## Text under study
Knowledge and Understanding

Having successfully completed this module, you will be able to demonstrate knowledge and understanding of:

  • the place of conflict in the employee relations approach to examining the employment relationship;
  • the main actors in employee relations;
  • the nature and organizational implications of unions, collective bargaining, works councils and joint regulation in different countries in the EU, OECD and beyond;
  • the nature and organizational implications of legal or statutory regulation of the employment relationship;
  • the forces shaping unionism and joint regulation across countries;
  • the space for active management in a jointly regulated context, in terms in particular of partnership;
Subject Specific Intellectual and Research Skills

Having successfully completed this module you will be able to:

  • evaluate organisational approaches to employee relations;
  • plan for and organise key employee relations activities;
  • consider the manner in which union presence and joint regulation may be most appropriately and effectively managed and responded to;
  • professionally influence or advise on the management of employee relations in organisations located in different national and industrial contexts.
Transferable and Generic Skills

Having successfully completed this module you will be able to:

  • develop in-depth and critical evaluation skills, using multiple and competing perspectives in constructing arguments;
  • work in, and contribute effectively to, contemporary organizations by pursuing individual goals;
  • develop effective policies and practices with appropriate sensitivity and responsiveness to context, regarding e.g. employee relations;
  • evaluate the role and significance of qualitative and quantitative evidence in gauging linkages between contexts or practices and outcomes, including performance.

Syllabus

• What is employee relations and where do unions and social regulation come in? • Manifest conflicts, collective & individualized. • The comparative historical development of joint regulation and its explanation. • Cross-national comparative employee relations systems, from joint regulation to employment law. • The implications of joint regulation for management and for organizational performance. • Management-union partnerships, from procedure to substance.

Learning and Teaching

Teaching and learning methods

Teaching methods include • Lectures • Case studies • Directed reading • Small and large group discussions Learning activities include • An individual assignment • Case study problem solving • Directed reading • Action learning set discussion

TypeHours
Independent Study126
Teaching24
Total study time150

Resources & Reading list

Blyton and Turnbull (2004). The Dynamics of Employee Relations.

## Work instructions
Write out the module description above in full, word for word.

Data records:
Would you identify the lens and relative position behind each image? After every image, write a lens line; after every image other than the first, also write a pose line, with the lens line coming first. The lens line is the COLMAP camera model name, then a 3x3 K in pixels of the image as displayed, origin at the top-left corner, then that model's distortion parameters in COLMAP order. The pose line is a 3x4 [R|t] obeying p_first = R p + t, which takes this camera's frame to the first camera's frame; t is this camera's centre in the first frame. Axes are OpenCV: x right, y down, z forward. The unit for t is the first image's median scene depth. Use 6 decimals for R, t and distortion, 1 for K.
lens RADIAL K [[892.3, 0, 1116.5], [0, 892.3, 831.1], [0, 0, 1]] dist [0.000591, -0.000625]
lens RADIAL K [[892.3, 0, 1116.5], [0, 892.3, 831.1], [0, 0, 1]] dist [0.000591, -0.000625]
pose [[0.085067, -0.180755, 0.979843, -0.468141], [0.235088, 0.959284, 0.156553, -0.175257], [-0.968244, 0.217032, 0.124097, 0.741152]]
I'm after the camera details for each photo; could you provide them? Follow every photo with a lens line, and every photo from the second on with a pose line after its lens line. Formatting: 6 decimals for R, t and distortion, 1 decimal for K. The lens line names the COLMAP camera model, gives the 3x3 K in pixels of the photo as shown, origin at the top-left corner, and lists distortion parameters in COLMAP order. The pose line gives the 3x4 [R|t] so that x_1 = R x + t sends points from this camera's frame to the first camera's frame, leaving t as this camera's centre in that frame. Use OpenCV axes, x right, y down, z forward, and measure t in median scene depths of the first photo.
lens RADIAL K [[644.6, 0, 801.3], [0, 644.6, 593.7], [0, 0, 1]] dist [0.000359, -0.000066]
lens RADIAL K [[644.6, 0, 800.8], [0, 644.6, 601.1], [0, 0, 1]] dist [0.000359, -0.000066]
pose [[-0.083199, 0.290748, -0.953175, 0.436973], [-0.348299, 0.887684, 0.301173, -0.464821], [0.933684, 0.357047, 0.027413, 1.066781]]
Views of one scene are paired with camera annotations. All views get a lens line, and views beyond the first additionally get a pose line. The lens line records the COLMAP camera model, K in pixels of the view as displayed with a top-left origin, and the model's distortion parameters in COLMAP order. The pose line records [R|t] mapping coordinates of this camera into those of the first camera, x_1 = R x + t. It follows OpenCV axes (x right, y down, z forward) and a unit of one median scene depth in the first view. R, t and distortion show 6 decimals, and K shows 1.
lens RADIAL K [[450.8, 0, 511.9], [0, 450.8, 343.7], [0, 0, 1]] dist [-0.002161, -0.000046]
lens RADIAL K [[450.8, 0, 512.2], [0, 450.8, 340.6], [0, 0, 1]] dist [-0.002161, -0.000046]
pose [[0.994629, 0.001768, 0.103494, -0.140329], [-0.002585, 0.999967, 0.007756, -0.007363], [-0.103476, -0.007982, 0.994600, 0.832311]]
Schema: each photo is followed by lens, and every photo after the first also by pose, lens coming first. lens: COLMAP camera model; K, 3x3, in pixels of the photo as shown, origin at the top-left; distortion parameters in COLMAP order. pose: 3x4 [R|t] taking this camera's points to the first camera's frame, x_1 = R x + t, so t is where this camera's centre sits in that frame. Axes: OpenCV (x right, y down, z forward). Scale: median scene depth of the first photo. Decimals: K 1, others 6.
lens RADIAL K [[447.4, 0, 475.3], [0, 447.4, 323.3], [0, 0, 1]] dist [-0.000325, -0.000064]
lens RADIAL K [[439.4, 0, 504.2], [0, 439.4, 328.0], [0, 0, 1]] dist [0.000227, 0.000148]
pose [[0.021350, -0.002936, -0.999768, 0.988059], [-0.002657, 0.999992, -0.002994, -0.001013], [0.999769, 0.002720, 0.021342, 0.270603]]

## Solved exercise
Knowledge and Understanding

Having successfully completed this module, you will be able to demonstrate knowledge and understanding of:

  • the place of conflict in the employee relations approach to examining the employment relationship;
  • the main actors in employee relations;
  • the nature and organizational implications of unions, collective bargaining, works councils and joint regulation in different countries in the EU, OECD and beyond;
  • the nature and organizational implications of legal or statutory regulation of the employment relationship;
  • the forces shaping unionism and joint regulation across countries;
  • the space for active management in a jointly regulated context, in terms in particular of partnership;
Subject Specific Intellectual and Research Skills

Having successfully completed this module you will be able to:

  • evaluate organisational approaches to employee relations;
  • plan for and organise key employee relations activities;
  • consider the manner in which union presence and joint regulation may be most appropriately and effectively managed and responded to;
  • professionally influence or advise on the management of employee relations in organisations located in different national and industrial contexts.
Transferable and Generic Skills

Having successfully completed this module you will be able to:

  • develop in-depth and critical evaluation skills, using multiple and competing perspectives in constructing arguments;
  • work in, and contribute effectively to, contemporary organizations by pursuing individual goals;
  • develop effective policies and practices with appropriate sensitivity and responsiveness to context, regarding e.g. employee relations;
  • evaluate the role and significance of qualitative and quantitative evidence in gauging linkages between contexts or practices and outcomes, including performance.

Syllabus

• What is employee relations and where do unions and social regulation come in? • Manifest conflicts, collective & individualized. • The comparative historical development of joint regulation and its explanation. • Cross-national comparative employee relations systems, from joint regulation to employment law. • The implications of joint regulation for management and for organizational performance. • Management-union partnerships, from procedure to substance.

Learning and Teaching

Teaching and learning methods

Teaching methods include • Lectures • Case studies • Directed reading • Small and large group discussions Learning activities include • An individual assignment • Case study problem solving • Directed reading • Action learning set discussion

TypeHours
Independent Study126
Teaching24
Total study time150

Resources & Reading list

Blyton and Turnbull (2004). The Dynamics of Employee Relations.